Additionally, as I said before, this is not specific to one unit. Try having double-range LLTs that cost 50% more, for instance.
Also, you are using someone else's cost for a HLT.
I never mentioned the cost of the HLT or any other unit than the Janus in the stated example. The HLT was mentioned because it provides a useful benchmark for range. The example would hold whether HLTs cost 150 or 1500 apiece (and here we can see the issue of utility in costing - if HLTs cost more, the outranges-HLT-Janus would be more effective against them as it can kill more of them in the same time - yet it would be less useful, because HLTs would be weaker and there would be less need for a specific counter to them).
The argument you put forth as my own was a straw man constructed of your own impressions of my arguments garnered from "interviews" conducted where you barely understood the questions.
Actually I didn't have our conversations in mind at all when I wrote the essay; instead I considered your forum posts and what I think is a fair interpretation of the changes you made in TA/SA.
Cute. Did you look up "ad hominem" too, while you were there?
Key Concepts:
1) 1 Metal = X Energy = Y WorkerTime. Solve for X and Y. In the event of different resources, 1 Resource A = X Resource B = Y Resource C = Z Resource D.

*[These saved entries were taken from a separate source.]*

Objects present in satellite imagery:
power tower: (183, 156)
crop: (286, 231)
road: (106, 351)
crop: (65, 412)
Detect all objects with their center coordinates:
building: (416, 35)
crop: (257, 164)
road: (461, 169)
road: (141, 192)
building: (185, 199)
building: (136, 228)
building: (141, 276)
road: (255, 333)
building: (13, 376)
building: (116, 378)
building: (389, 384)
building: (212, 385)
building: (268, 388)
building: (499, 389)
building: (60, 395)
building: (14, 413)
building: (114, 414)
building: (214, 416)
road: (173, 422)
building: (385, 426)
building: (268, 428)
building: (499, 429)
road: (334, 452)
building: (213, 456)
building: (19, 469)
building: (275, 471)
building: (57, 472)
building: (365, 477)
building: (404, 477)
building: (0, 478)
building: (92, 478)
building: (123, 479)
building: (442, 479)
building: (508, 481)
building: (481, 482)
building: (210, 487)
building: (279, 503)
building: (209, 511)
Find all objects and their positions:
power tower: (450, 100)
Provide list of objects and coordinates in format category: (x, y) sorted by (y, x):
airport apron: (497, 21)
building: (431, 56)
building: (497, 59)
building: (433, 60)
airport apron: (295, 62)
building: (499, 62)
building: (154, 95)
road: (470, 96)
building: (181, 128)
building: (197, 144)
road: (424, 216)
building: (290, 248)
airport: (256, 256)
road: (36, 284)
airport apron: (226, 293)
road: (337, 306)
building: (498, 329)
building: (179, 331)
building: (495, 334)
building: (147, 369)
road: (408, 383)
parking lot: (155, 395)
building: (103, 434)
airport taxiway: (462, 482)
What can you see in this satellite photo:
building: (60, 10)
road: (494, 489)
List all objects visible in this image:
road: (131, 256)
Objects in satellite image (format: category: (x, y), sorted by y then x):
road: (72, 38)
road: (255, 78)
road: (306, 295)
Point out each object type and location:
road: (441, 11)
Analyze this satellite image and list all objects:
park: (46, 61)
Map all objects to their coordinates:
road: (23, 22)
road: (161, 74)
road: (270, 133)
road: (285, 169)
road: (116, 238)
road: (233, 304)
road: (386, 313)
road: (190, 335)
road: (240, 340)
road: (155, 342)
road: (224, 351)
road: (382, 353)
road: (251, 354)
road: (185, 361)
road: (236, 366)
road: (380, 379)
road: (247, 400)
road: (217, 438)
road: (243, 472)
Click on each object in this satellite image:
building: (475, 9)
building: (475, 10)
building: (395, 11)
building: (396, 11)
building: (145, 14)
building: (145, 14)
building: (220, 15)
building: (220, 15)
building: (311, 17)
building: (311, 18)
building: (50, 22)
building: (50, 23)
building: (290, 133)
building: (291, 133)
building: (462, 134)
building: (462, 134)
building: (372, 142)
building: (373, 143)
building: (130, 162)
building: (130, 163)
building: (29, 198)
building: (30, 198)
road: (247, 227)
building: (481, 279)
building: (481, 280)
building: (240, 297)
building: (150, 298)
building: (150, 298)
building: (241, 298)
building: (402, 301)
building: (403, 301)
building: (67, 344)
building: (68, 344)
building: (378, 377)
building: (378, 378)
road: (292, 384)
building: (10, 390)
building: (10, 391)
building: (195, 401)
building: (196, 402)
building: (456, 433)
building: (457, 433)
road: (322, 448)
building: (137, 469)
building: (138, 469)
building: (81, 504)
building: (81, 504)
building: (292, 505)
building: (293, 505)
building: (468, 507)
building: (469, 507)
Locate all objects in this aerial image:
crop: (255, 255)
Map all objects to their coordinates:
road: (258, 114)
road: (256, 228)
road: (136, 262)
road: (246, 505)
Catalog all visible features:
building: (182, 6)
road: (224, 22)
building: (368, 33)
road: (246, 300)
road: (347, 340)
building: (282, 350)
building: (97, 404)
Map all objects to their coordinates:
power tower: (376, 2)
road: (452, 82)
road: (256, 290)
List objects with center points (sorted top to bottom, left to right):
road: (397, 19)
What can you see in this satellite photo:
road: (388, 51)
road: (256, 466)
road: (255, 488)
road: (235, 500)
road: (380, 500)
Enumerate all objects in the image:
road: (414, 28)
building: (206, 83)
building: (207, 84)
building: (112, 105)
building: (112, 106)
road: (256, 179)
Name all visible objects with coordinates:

Falsely assumes a constant relationship between the value of the different resources, ignoring issues such as availability (especially in games where the resources cannot be interchanged, or where the exchange rate varies such as in Age of Empires or with CA's overdrive). On, say, a Starcraft map which had a mineral count off the charts but only a tiny handful of geysers, Vespene gas would have more comparative value than on a map where the two resources existed in more proportionate amounts.
2) Median Battle Time: The amount of time required for one homogeneous unit to kill another. In Spring mods with bombers, this also equals the amount of time required to complete a pass and reload.
Such a median is a number of very low significance. It's completely useless even for estimating how long two significantly different units will spend fighting, and forget about factoring in unit intentions (running past the enemy instead of stopping to engage, for instance), other effects of unit movement, or unit mixing. There's a reason statisticians consider numbers like range, interquartile range, standard deviation, and the like.
What it boils down to is this: At the level you're doing it, mathematical balancing is on par with trying to use classical physics to explain the spin of the electron, or quantum mechanics to work out the forces acting on an ocean-going supertanker.
Actually it's worse; it's akin to using either branch of physics to predict the stock market or explain population fluctuations within an ecological community!
Re: The balance formula thread
Posted: 09 Apr 2009, 16:38
by lurker
Re: The balance formula thread
Posted: 09 Apr 2009, 16:51
by smoth
HEY GUYS! I HERD THERE WAS SOME DRAMA IN HERE!
+1 drama thread post.
Can't be caught missing out on some drama.
Re: The balance formula thread
Posted: 09 Apr 2009, 19:59
by JohannesH
Tired, do you think that any unit which fits to the formula is (equally) useful?